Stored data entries
※

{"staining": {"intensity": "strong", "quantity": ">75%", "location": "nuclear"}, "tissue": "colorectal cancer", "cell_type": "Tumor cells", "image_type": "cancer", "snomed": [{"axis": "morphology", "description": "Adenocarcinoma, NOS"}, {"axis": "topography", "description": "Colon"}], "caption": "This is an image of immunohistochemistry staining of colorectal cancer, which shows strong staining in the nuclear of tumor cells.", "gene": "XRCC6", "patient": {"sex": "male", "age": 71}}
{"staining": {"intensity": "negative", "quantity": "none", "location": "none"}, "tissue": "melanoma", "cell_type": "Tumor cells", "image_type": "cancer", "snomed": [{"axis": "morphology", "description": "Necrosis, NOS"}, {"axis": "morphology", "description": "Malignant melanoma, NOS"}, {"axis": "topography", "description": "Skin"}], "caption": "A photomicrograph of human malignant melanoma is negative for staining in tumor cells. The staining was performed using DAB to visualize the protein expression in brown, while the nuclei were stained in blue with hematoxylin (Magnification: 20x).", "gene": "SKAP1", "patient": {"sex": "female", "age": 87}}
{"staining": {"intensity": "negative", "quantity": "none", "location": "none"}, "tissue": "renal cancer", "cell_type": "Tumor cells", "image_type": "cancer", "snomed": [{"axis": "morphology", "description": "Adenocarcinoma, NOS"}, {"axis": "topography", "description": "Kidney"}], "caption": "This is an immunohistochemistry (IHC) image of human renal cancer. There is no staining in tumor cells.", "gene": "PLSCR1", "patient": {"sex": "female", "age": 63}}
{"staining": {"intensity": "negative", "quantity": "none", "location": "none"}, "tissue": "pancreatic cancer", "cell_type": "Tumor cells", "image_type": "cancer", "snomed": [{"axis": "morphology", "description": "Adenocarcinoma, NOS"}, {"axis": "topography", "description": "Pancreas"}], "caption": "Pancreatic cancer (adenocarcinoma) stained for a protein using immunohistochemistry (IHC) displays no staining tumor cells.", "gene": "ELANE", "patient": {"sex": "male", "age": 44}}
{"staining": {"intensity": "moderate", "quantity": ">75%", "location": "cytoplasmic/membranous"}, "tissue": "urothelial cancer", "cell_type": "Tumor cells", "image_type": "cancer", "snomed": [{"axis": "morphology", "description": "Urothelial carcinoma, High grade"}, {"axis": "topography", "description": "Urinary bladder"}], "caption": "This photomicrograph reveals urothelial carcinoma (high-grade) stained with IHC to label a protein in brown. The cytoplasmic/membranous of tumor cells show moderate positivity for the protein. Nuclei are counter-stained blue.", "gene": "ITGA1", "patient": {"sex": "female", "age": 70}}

※

## Directions:
The answer is the full set of records, printed exactly as given.

## Answer for the task:
{"staining": {"intensity": "strong", "quantity": ">75%", "location": "nuclear"}, "tissue": "colorectal cancer", "cell_type": "Tumor cells", "image_type": "cancer", "snomed": [{"axis": "morphology", "description": "Adenocarcinoma, NOS"}, {"axis": "topography", "description": "Colon"}], "caption": "This is an image of immunohistochemistry staining of colorectal cancer, which shows strong staining in the nuclear of tumor cells.", "gene": "XRCC6", "patient": {"sex": "male", "age": 71}}
{"staining": {"intensity": "negative", "quantity": "none", "location": "none"}, "tissue": "melanoma", "cell_type": "Tumor cells", "image_type": "cancer", "snomed": [{"axis": "morphology", "description": "Necrosis, NOS"}, {"axis": "morphology", "description": "Malignant melanoma, NOS"}, {"axis": "topography", "description": "Skin"}], "caption": "A photomicrograph of human malignant melanoma is negative for staining in tumor cells. The staining was performed using DAB to visualize the protein expression in brown, while the nuclei were stained in blue with hematoxylin (Magnification: 20x).", "gene": "SKAP1", "patient": {"sex": "female", "age": 87}}
{"staining": {"intensity": "negative", "quantity": "none", "location": "none"}, "tissue": "renal cancer", "cell_type": "Tumor cells", "image_type": "cancer", "snomed": [{"axis": "morphology", "description": "Adenocarcinoma, NOS"}, {"axis": "topography", "description": "Kidney"}], "caption": "This is an immunohistochemistry (IHC) image of human renal cancer. There is no staining in tumor cells.", "gene": "PLSCR1", "patient": {"sex": "female", "age": 63}}
{"staining": {"intensity": "negative", "quantity": "none", "location": "none"}, "tissue": "pancreatic cancer", "cell_type": "Tumor cells", "image_type": "cancer", "snomed": [{"axis": "morphology", "description": "Adenocarcinoma, NOS"}, {"axis": "topography", "description": "Pancreas"}], "caption": "Pancreatic cancer (adenocarcinoma) stained for a protein using immunohistochemistry (IHC) displays no staining tumor cells.", "gene": "ELANE", "patient": {"sex": "male", "age": 44}}
{"staining": {"intensity": "moderate", "quantity": ">75%", "location": "cytoplasmic/membranous"}, "tissue": "urothelial cancer", "cell_type": "Tumor cells", "image_type": "cancer", "snomed": [{"axis": "morphology", "description": "Urothelial carcinoma, High grade"}, {"axis": "topography", "description": "Urinary bladder"}], "caption": "This photomicrograph reveals urothelial carcinoma (high-grade) stained with IHC to label a protein in brown. The cytoplasmic/membranous of tumor cells show moderate positivity for the protein. Nuclei are counter-stained blue.", "gene": "ITGA1", "patient": {"sex": "female", "age": 70}}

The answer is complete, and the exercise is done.